▸ Task description:
Could you return, word for word, the part of the article below on the county's test scores that opens with "Some experts said" and closes with "increase among second-graders."?

─── Passage for review ───

Experts advise viewing the seemingly huge one-year leap with caution. They raise these concerns:
The scores come from three different tests: the Gates-MacGinitie in grade one, and two versions of the Comprehensive Tests of Basic Skills (CTBS) for grade two, a fall version and a spring version.
Paul Mazza, the county's director of research and data analysis, said that the fall and spring CTBS tests were aligned so they can be compared, and allowances were made for the expected growth of students during the school year.
Michael Kean, vice president for public and governmental affairs at CTB/McGraw-Hill, which publishes the test, said the tests were equated and described the county's testing practice as "a very powerful way to judge student achievement."
But properly linking different tests is one of the most challenging problems in the testing field, experts say, and people argue about it all the time.
What particularly puzzled the experts was what appeared to be abnormally low scores in the fall. For example, first-graders -- 76 percent of whom scored at or above grade level in the spring of 1997 -- scored 10 points lower when they returned to school as second-graders last fall. County officials say there is an influx of new students in the fall, and that the second-grade test, the CTBS, is harder.
In any case, some experts suspect that the fall scores could be artificially low, which would make the fall-to-spring gains less meaningful.
"It means it's not real," Hoover said, stressing that he is not suggesting the data was manipulated. "There's something here that I don't understand."
Some experts said spring-to-spring results are more reliable, arguing it's a cleaner comparison to measure two groups of children at the same point in development against a national "norm" group at the same point in development.
From this perspective, from spring 1997 to spring 1998, the county posted a moderate gain -- an 8 point increase in the number of first-graders scoring at or above grade level and a 6 point increase among second-graders.
Another factor that might have slightly inflated the scores is the county's decision to eliminate from the data children who moved during the school year, in an effort to get a sharper picture of each school's instruction.
That group, representing 8 percent of first-graders and 13 percent of second-graders, is likely to disproportionately include low-income, low-achieving students.
Paul Glovinsky, a testing expert at Kaplan Educational Centers, which prepares students for standardized tests, said that it's obvious there is some overall change in performance; the testing sample is large, and the changes are across the board.

─── Material shown ───

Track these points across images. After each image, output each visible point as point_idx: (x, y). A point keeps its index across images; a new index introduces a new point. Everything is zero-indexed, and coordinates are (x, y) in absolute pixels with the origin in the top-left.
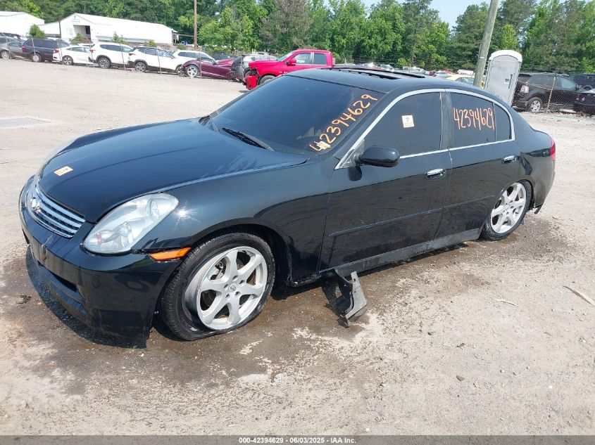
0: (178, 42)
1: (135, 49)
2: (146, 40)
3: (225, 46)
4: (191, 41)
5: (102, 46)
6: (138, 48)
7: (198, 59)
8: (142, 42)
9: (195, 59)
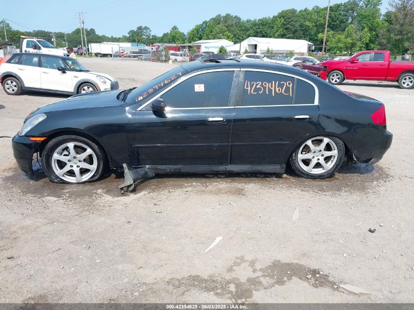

───

▸ Answer box:
Some experts said spring-to-spring results are more reliable, arguing it's a cleaner comparison to measure two groups of children at the same point in development against a national "norm" group at the same point in development.
From this perspective, from spring 1997 to spring 1998, the county posted a moderate gain -- an 8 point increase in the number of first-graders scoring at or above grade level and a 6 point increase among second-graders.